Court Imposes Detailed Nonprofit Governance Reform on NRA
Last summer I told you that the NY Attorney General might be overstepping a bit in her effort to impose an internal “compliance monitor” on the National Rifle Association. La Pierre and his greasy cronies got what they deserved but the AG also wanted an “internal compliance officer” — a snitch, really — who would monitor and report back to the Court and the AG. Here is a restatement of the NRA’s objection from the prior post:
But once the state assumes governance authority and supervision over a charitable organization, it is better able to control an organization’s substantive policies if that’s what an apparatchik wants to do. What if the State thinks it’s a bad idea for NRA to oppose gun control and instead that it should support mental health treatment? Couldn’t the State exercise monitoring and governance authority in a manner that leads NRA towards acceptance of more gun control? And how does State supervision impact donations? Some potential donors, for example, might decide to withhold financial support for fear of government appropriation. Because if donors want to contribute to a government controlled effort, they can just pay taxes. That result — depressed donations — could be an indirect means of controlling NRA’s message or views. So a court should be careful about putting an organization into the sort of government receivership NY is advocating.

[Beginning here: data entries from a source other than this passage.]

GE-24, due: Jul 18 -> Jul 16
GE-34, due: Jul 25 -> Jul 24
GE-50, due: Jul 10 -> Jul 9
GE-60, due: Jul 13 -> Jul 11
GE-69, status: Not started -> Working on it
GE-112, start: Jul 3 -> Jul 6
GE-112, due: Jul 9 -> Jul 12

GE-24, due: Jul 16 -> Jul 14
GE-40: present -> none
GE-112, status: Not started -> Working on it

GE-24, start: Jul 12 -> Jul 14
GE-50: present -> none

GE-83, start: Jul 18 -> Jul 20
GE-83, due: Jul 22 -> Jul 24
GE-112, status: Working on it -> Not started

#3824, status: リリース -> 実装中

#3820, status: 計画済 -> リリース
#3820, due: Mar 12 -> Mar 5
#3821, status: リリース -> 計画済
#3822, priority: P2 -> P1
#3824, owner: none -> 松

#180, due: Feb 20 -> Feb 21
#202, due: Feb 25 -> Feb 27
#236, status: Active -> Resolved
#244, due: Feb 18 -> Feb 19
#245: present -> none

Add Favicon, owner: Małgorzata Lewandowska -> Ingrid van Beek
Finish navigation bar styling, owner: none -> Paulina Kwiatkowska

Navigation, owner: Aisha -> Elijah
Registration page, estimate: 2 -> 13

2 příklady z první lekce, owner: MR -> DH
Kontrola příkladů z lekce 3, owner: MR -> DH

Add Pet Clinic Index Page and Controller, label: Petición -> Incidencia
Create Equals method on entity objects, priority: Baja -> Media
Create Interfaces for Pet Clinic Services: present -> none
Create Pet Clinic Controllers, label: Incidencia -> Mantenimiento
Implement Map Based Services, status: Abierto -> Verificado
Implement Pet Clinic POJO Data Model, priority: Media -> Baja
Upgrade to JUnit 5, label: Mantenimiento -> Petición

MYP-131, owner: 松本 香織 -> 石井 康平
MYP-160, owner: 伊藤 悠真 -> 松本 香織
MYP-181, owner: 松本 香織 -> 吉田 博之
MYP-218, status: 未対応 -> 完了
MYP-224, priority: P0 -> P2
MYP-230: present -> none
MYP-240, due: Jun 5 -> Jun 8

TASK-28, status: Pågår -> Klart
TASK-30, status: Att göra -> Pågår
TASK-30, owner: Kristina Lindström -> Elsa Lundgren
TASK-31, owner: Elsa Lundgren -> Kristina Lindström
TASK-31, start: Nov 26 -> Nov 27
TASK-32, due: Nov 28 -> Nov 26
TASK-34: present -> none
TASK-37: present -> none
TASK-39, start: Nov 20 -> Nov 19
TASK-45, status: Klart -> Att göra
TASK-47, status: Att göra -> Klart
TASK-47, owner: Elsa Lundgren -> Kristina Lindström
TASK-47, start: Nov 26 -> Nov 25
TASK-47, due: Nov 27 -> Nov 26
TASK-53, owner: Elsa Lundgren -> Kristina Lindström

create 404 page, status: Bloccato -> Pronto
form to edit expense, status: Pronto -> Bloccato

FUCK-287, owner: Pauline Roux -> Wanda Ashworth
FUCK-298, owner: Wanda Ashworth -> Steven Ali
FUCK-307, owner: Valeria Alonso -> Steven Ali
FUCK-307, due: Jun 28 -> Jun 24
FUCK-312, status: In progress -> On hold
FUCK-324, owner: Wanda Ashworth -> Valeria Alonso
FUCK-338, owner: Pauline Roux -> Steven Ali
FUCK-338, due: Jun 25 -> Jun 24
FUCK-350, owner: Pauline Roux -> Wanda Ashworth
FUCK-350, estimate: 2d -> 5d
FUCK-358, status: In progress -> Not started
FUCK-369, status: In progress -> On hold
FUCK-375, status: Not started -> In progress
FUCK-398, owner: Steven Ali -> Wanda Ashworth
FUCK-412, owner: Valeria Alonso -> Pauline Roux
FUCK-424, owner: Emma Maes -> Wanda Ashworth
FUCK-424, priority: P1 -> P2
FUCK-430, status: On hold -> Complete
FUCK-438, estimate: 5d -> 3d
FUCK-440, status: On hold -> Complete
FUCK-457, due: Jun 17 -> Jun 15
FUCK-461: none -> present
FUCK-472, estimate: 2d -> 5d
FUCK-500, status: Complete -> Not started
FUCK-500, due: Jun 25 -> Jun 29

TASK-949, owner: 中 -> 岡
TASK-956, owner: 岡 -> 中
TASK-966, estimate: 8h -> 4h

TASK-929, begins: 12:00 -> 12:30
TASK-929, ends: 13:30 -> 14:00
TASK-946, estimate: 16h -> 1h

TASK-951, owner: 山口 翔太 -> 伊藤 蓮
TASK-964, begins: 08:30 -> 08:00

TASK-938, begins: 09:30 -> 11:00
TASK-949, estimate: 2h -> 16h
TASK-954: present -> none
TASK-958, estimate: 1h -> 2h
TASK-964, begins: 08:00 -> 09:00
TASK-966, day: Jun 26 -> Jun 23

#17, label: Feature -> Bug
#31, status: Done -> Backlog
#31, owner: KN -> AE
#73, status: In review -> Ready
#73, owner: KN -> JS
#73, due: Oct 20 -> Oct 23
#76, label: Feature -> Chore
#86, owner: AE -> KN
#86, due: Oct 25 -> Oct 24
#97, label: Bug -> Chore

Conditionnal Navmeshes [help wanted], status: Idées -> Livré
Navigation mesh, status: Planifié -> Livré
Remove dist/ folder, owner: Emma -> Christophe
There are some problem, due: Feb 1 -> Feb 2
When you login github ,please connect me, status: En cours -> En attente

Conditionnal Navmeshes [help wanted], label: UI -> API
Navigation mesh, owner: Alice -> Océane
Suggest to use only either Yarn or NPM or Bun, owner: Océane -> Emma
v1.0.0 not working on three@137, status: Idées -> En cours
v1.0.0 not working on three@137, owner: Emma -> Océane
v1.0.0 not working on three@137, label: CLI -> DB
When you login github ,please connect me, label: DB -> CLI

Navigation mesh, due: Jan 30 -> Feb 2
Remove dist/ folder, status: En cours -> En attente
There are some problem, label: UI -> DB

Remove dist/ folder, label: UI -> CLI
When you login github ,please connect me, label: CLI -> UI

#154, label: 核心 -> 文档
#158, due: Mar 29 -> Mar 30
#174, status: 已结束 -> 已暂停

Those good arguments were first made by NRA and La Pierre’s counsel, I only expressed agreement. On Wednesday, the Court issued a final order omitting the internal compliance monitor but imposing a different sort of supervision. It’s a good bet that a Court got it right when both sides claim victory, as does the NRA here and the AG here. The order imposed significant governance requirements, including that the NRA must issue annual compliance reports and “enhanced” IRS 990s and state reports, follow a detailed Director nomination policy, implement a detailed audit committee requirement, and implement additional safeguards against private inurement and excess benefit via a beefed up related-party transaction policy. Most of those impositions are consistent with measures the NRA voluntarily adopted earlier to fend off further AG supervision. Although the Court did not adopt the AG’s proposed internal compliance monitor, it requires the NRA to hire a court-approved consultant:
(11) Consultant. The NRA shall retain a Court-approved consultant to work with the Chief Compliance Officer and staff to make recommendations to the Board of Directors in connection with implementing any directives from the Court in the above-captioned action, as well as regarding best governance practices. The NRA shall submit the name and background information of its proposed consultant to the Court and the Attorney General. After giving the Attorney General 14 days to comment, the Court will decide whether to approve the candidate or require the NRA to propose a new one. The proposed consultant shall not be someone who appeared as a witness at trial on behalf of the NRA in this matter.
A “consultant” might not be much different from a “monitor,” actually. The difference, one that probably makes the appointment tolerable despite NRA’s objections, is that the “consultant” is not required to make reports to the attorney general and the Court, but is answerable only to the Board after an initial court and AG approval process. It all might be a delicate dance in terms of preserving a charitable organization’s independence while also preventing the misappropriation of charitable assets.